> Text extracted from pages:

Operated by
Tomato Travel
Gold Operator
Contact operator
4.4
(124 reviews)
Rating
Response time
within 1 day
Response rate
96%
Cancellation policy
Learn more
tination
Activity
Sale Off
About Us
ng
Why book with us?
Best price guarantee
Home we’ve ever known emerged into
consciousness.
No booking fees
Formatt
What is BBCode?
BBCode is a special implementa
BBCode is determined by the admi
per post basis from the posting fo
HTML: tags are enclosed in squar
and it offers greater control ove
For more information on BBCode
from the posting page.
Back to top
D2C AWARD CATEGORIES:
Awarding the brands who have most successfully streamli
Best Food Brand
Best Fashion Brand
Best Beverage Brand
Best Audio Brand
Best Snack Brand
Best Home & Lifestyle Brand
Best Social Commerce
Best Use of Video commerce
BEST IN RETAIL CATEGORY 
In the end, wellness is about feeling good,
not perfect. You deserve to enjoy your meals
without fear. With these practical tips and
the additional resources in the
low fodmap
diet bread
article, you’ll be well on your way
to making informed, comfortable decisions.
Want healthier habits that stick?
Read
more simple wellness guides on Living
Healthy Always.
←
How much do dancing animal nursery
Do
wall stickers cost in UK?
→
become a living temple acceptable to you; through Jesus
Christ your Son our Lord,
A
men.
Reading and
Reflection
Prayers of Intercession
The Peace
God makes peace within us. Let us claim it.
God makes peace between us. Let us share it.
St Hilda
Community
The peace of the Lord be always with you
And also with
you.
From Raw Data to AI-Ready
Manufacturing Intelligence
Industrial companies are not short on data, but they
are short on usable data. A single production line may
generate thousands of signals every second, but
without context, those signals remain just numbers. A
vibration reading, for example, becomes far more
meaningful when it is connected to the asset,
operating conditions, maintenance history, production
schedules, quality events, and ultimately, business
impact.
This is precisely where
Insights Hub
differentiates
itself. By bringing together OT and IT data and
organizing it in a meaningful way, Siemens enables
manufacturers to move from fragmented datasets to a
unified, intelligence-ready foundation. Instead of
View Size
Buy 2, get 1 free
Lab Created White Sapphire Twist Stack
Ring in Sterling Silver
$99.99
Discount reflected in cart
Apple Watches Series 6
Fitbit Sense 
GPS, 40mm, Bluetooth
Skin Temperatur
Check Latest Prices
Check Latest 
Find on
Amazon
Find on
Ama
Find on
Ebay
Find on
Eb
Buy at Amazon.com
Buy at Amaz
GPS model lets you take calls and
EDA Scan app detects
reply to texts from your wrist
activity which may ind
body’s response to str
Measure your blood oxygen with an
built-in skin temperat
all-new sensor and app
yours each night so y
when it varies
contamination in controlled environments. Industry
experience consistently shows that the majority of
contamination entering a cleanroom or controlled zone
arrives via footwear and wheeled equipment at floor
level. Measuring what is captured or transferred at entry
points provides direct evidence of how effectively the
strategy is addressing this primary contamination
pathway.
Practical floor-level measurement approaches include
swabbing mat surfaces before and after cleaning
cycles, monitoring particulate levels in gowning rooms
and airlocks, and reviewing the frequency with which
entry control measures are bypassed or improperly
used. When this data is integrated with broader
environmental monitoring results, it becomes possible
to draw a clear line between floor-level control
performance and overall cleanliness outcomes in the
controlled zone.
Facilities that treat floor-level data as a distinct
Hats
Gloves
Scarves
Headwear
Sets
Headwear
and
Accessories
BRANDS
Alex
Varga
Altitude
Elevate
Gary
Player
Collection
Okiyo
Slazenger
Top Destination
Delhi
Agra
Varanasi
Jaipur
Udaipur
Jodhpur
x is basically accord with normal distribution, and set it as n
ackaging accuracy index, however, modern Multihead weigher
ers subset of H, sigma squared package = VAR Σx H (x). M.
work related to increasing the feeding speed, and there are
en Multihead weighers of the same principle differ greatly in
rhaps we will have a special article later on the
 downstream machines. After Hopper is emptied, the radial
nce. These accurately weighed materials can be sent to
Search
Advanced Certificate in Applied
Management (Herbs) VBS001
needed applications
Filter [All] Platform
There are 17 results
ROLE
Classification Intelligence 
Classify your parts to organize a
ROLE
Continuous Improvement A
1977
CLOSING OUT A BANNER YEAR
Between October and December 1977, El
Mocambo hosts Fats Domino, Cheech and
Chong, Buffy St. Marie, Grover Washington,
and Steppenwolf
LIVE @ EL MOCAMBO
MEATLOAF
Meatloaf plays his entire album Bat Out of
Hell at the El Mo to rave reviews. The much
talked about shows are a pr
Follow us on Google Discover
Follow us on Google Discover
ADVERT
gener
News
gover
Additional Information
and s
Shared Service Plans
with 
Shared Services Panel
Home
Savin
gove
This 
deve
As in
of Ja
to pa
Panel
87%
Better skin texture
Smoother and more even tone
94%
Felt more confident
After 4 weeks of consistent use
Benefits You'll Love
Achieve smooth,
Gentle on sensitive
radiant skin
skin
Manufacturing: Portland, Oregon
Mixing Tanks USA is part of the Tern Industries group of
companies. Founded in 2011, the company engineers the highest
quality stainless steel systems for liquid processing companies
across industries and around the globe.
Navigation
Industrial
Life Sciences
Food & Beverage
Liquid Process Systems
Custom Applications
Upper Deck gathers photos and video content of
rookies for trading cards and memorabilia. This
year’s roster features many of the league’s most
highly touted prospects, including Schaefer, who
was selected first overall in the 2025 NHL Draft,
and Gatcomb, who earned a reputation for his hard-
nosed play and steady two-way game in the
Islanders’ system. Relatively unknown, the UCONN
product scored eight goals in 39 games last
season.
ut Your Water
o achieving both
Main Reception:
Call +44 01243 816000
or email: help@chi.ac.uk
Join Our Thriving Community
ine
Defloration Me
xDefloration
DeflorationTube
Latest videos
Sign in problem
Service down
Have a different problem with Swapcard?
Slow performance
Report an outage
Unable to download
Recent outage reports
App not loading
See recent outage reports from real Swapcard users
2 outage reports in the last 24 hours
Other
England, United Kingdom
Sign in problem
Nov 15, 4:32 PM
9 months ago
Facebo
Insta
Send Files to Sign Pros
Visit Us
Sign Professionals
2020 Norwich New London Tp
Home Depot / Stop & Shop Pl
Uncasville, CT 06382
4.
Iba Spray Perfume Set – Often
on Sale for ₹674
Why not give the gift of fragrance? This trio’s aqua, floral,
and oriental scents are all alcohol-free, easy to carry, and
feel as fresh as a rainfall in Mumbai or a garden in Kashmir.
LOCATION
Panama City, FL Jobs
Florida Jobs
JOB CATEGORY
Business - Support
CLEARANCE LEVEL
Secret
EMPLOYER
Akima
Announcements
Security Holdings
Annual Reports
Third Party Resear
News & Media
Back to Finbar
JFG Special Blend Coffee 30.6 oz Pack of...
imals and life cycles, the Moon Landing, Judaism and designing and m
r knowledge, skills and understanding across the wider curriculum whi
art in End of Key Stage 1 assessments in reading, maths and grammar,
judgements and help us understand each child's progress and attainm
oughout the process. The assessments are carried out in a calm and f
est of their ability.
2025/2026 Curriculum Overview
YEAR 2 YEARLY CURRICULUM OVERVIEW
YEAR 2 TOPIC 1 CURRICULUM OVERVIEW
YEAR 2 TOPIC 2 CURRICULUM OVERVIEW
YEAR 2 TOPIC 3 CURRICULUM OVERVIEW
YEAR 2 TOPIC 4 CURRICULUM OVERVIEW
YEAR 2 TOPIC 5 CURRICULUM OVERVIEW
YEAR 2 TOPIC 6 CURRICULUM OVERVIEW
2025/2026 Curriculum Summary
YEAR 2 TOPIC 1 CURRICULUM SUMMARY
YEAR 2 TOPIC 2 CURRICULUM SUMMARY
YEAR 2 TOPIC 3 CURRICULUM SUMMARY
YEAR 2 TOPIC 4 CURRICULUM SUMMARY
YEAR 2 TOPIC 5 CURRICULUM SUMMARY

> Work instructions: Write out every line of the records above word for word, changing nothing.

> Exercise result:
Operated by
Tomato Travel
Gold Operator
Contact operator
4.4
(124 reviews)
Rating
Response time
within 1 day
Response rate
96%
Cancellation policy
Learn more
tination
Activity
Sale Off
About Us
ng
Why book with us?
Best price guarantee
Home we’ve ever known emerged into
consciousness.
No booking fees
Formatt
What is BBCode?
BBCode is a special implementa
BBCode is determined by the admi
per post basis from the posting fo
HTML: tags are enclosed in squar
and it offers greater control ove
For more information on BBCode
from the posting page.
Back to top
D2C AWARD CATEGORIES:
Awarding the brands who have most successfully streamli
Best Food Brand
Best Fashion Brand
Best Beverage Brand
Best Audio Brand
Best Snack Brand
Best Home & Lifestyle Brand
Best Social Commerce
Best Use of Video commerce
BEST IN RETAIL CATEGORY 
In the end, wellness is about feeling good,
not perfect. You deserve to enjoy your meals
without fear. With these practical tips and
the additional resources in the
low fodmap
diet bread
article, you’ll be well on your way
to making informed, comfortable decisions.
Want healthier habits that stick?
Read
more simple wellness guides on Living
Healthy Always.
←
How much do dancing animal nursery
Do
wall stickers cost in UK?
→
become a living temple acceptable to you; through Jesus
Christ your Son our Lord,
A
men.
Reading and
Reflection
Prayers of Intercession
The Peace
God makes peace within us. Let us claim it.
God makes peace between us. Let us share it.
St Hilda
Community
The peace of the Lord be always with you
And also with
you.
From Raw Data to AI-Ready
Manufacturing Intelligence
Industrial companies are not short on data, but they
are short on usable data. A single production line may
generate thousands of signals every second, but
without context, those signals remain just numbers. A
vibration reading, for example, becomes far more
meaningful when it is connected to the asset,
operating conditions, maintenance history, production
schedules, quality events, and ultimately, business
impact.
This is precisely where
Insights Hub
differentiates
itself. By bringing together OT and IT data and
organizing it in a meaningful way, Siemens enables
manufacturers to move from fragmented datasets to a
unified, intelligence-ready foundation. Instead of
View Size
Buy 2, get 1 free
Lab Created White Sapphire Twist Stack
Ring in Sterling Silver
$99.99
Discount reflected in cart
Apple Watches Series 6
Fitbit Sense 
GPS, 40mm, Bluetooth
Skin Temperatur
Check Latest Prices
Check Latest 
Find on
Amazon
Find on
Ama
Find on
Ebay
Find on
Eb
Buy at Amazon.com
Buy at Amaz
GPS model lets you take calls and
EDA Scan app detects
reply to texts from your wrist
activity which may ind
body’s response to str
Measure your blood oxygen with an
built-in skin temperat
all-new sensor and app
yours each night so y
when it varies
contamination in controlled environments. Industry
experience consistently shows that the majority of
contamination entering a cleanroom or controlled zone
arrives via footwear and wheeled equipment at floor
level. Measuring what is captured or transferred at entry
points provides direct evidence of how effectively the
strategy is addressing this primary contamination
pathway.
Practical floor-level measurement approaches include
swabbing mat surfaces before and after cleaning
cycles, monitoring particulate levels in gowning rooms
and airlocks, and reviewing the frequency with which
entry control measures are bypassed or improperly
used. When this data is integrated with broader
environmental monitoring results, it becomes possible
to draw a clear line between floor-level control
performance and overall cleanliness outcomes in the
controlled zone.
Facilities that treat floor-level data as a distinct
Hats
Gloves
Scarves
Headwear
Sets
Headwear
and
Accessories
BRANDS
Alex
Varga
Altitude
Elevate
Gary
Player
Collection
Okiyo
Slazenger
Top Destination
Delhi
Agra
Varanasi
Jaipur
Udaipur
Jodhpur
x is basically accord with normal distribution, and set it as n
ackaging accuracy index, however, modern Multihead weigher
ers subset of H, sigma squared package = VAR Σx H (x). M.
work related to increasing the feeding speed, and there are
en Multihead weighers of the same principle differ greatly in
rhaps we will have a special article later on the
 downstream machines. After Hopper is emptied, the radial
nce. These accurately weighed materials can be sent to
Search
Advanced Certificate in Applied
Management (Herbs) VBS001
needed applications
Filter [All] Platform
There are 17 results
ROLE
Classification Intelligence 
Classify your parts to organize a
ROLE
Continuous Improvement A
1977
CLOSING OUT A BANNER YEAR
Between October and December 1977, El
Mocambo hosts Fats Domino, Cheech and
Chong, Buffy St. Marie, Grover Washington,
and Steppenwolf
LIVE @ EL MOCAMBO
MEATLOAF
Meatloaf plays his entire album Bat Out of
Hell at the El Mo to rave reviews. The much
talked about shows are a pr
Follow us on Google Discover
Follow us on Google Discover
ADVERT
gener
News
gover
Additional Information
and s
Shared Service Plans
with 
Shared Services Panel
Home
Savin
gove
This 
deve
As in
of Ja
to pa
Panel
87%
Better skin texture
Smoother and more even tone
94%
Felt more confident
After 4 weeks of consistent use
Benefits You'll Love
Achieve smooth,
Gentle on sensitive
radiant skin
skin
Manufacturing: Portland, Oregon
Mixing Tanks USA is part of the Tern Industries group of
companies. Founded in 2011, the company engineers the highest
quality stainless steel systems for liquid processing companies
across industries and around the globe.
Navigation
Industrial
Life Sciences
Food & Beverage
Liquid Process Systems
Custom Applications
Upper Deck gathers photos and video content of
rookies for trading cards and memorabilia. This
year’s roster features many of the league’s most
highly touted prospects, including Schaefer, who
was selected first overall in the 2025 NHL Draft,
and Gatcomb, who earned a reputation for his hard-
nosed play and steady two-way game in the
Islanders’ system. Relatively unknown, the UCONN
product scored eight goals in 39 games last
season.
ut Your Water
o achieving both
Main Reception:
Call +44 01243 816000
or email: help@chi.ac.uk
Join Our Thriving Community
ine
Defloration Me
xDefloration
DeflorationTube
Latest videos
Sign in problem
Service down
Have a different problem with Swapcard?
Slow performance
Report an outage
Unable to download
Recent outage reports
App not loading
See recent outage reports from real Swapcard users
2 outage reports in the last 24 hours
Other
England, United Kingdom
Sign in problem
Nov 15, 4:32 PM
9 months ago
Facebo
Insta
Send Files to Sign Pros
Visit Us
Sign Professionals
2020 Norwich New London Tp
Home Depot / Stop & Shop Pl
Uncasville, CT 06382
4.
Iba Spray Perfume Set – Often
on Sale for ₹674
Why not give the gift of fragrance? This trio’s aqua, floral,
and oriental scents are all alcohol-free, easy to carry, and
feel as fresh as a rainfall in Mumbai or a garden in Kashmir.
LOCATION
Panama City, FL Jobs
Florida Jobs
JOB CATEGORY
Business - Support
CLEARANCE LEVEL
Secret
EMPLOYER
Akima
Announcements
Security Holdings
Annual Reports
Third Party Resear
News & Media
Back to Finbar
JFG Special Blend Coffee 30.6 oz Pack of...
imals and life cycles, the Moon Landing, Judaism and designing and m
r knowledge, skills and understanding across the wider curriculum whi
art in End of Key Stage 1 assessments in reading, maths and grammar,
judgements and help us understand each child's progress and attainm
oughout the process. The assessments are carried out in a calm and f
est of their ability.
2025/2026 Curriculum Overview
YEAR 2 YEARLY CURRICULUM OVERVIEW
YEAR 2 TOPIC 1 CURRICULUM OVERVIEW
YEAR 2 TOPIC 2 CURRICULUM OVERVIEW
YEAR 2 TOPIC 3 CURRICULUM OVERVIEW
YEAR 2 TOPIC 4 CURRICULUM OVERVIEW
YEAR 2 TOPIC 5 CURRICULUM OVERVIEW
YEAR 2 TOPIC 6 CURRICULUM OVERVIEW
2025/2026 Curriculum Summary
YEAR 2 TOPIC 1 CURRICULUM SUMMARY
YEAR 2 TOPIC 2 CURRICULUM SUMMARY
YEAR 2 TOPIC 3 CURRICULUM SUMMARY
YEAR 2 TOPIC 4 CURRICULUM SUMMARY
YEAR 2 TOPIC 5 CURRICULUM SUMMARY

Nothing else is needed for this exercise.